What the task requires:
Copy every entry below verbatim, except for images.

Listed records:
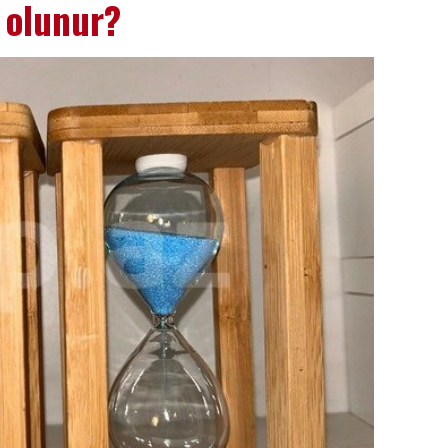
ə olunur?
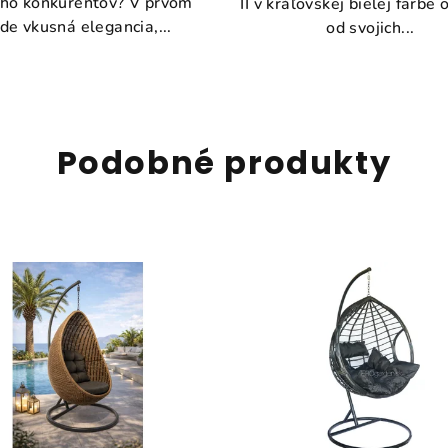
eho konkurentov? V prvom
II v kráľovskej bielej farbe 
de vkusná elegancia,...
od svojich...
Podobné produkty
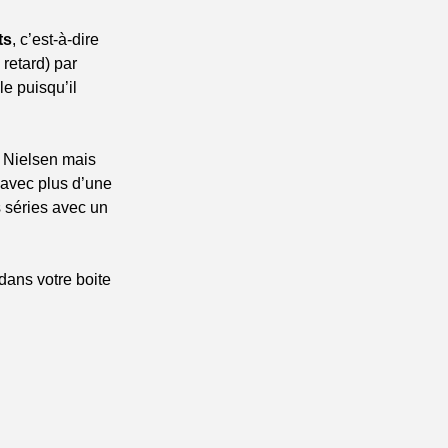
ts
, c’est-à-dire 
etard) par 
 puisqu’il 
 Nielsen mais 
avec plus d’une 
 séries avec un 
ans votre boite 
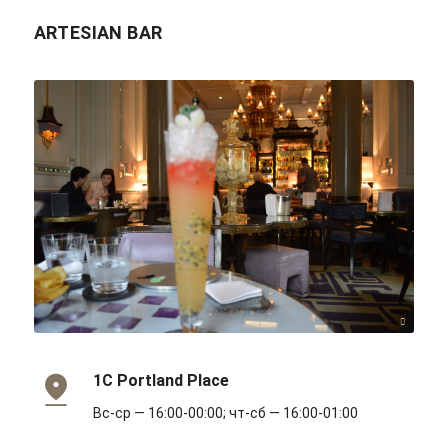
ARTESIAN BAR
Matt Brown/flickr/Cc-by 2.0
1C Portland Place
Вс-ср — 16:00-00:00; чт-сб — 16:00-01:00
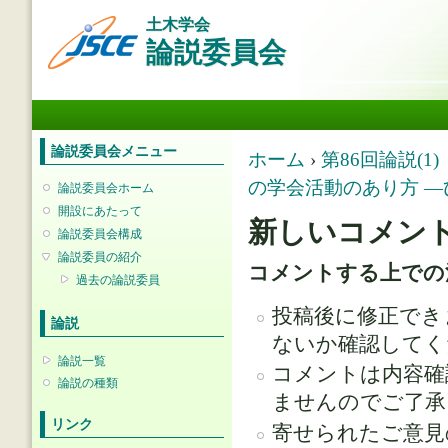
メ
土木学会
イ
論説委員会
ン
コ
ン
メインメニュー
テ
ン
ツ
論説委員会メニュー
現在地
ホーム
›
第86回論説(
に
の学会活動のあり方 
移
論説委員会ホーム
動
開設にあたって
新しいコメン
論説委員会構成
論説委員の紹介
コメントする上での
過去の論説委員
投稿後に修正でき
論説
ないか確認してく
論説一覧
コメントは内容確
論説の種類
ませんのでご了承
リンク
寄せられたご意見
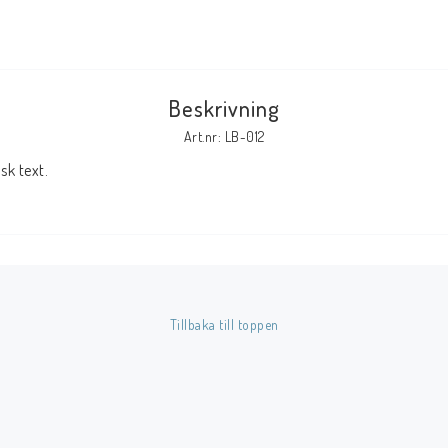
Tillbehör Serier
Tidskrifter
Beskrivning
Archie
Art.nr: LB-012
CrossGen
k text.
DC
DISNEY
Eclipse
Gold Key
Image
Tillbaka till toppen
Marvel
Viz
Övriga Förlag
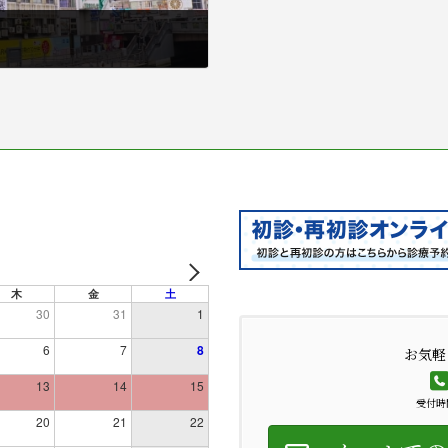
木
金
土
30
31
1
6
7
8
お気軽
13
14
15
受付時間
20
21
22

Response to the exercise:
ə olunur?
eho konkurentov? V prvom
II v kráľovskej bielej farbe 
de vkusná elegancia,...
od svojich...
Podobné produkty
ts
, c’est-à-dire 
etard) par 
 puisqu’il 
 Nielsen mais 
avec plus d’une 
 séries avec un 
ans votre boite 
ARTESIAN BAR
Matt Brown/flickr/Cc-by 2.0
1C Portland Place
Вс-ср — 16:00-00:00; чт-сб — 16:00-01:00
メ
土木学会
イ
論説委員会
ン
コ
ン
メインメニュー
テ
ン
ツ
論説委員会メニュー
現在地
ホーム
›
第86回論説(
に
の学会活動のあり方 
移
論説委員会ホーム
動
開設にあたって
新しいコメン
論説委員会構成
論説委員の紹介
コメントする上での
過去の論説委員
投稿後に修正でき
論説
ないか確認してく
論説一覧
コメントは内容確
論説の種類
ませんのでご了承
リンク
寄せられたご意見
Tillbehör Serier
Tidskrifter
Beskrivning
Archie
Art.nr: LB-012
CrossGen
k text.
DC
DISNEY
Eclipse
Gold Key
Image
Tillbaka till toppen
Marvel
Viz
Övriga Förlag
木
金
土
30
31
1
6
7
8
お気軽
13
14
15
受付時間
20
21
22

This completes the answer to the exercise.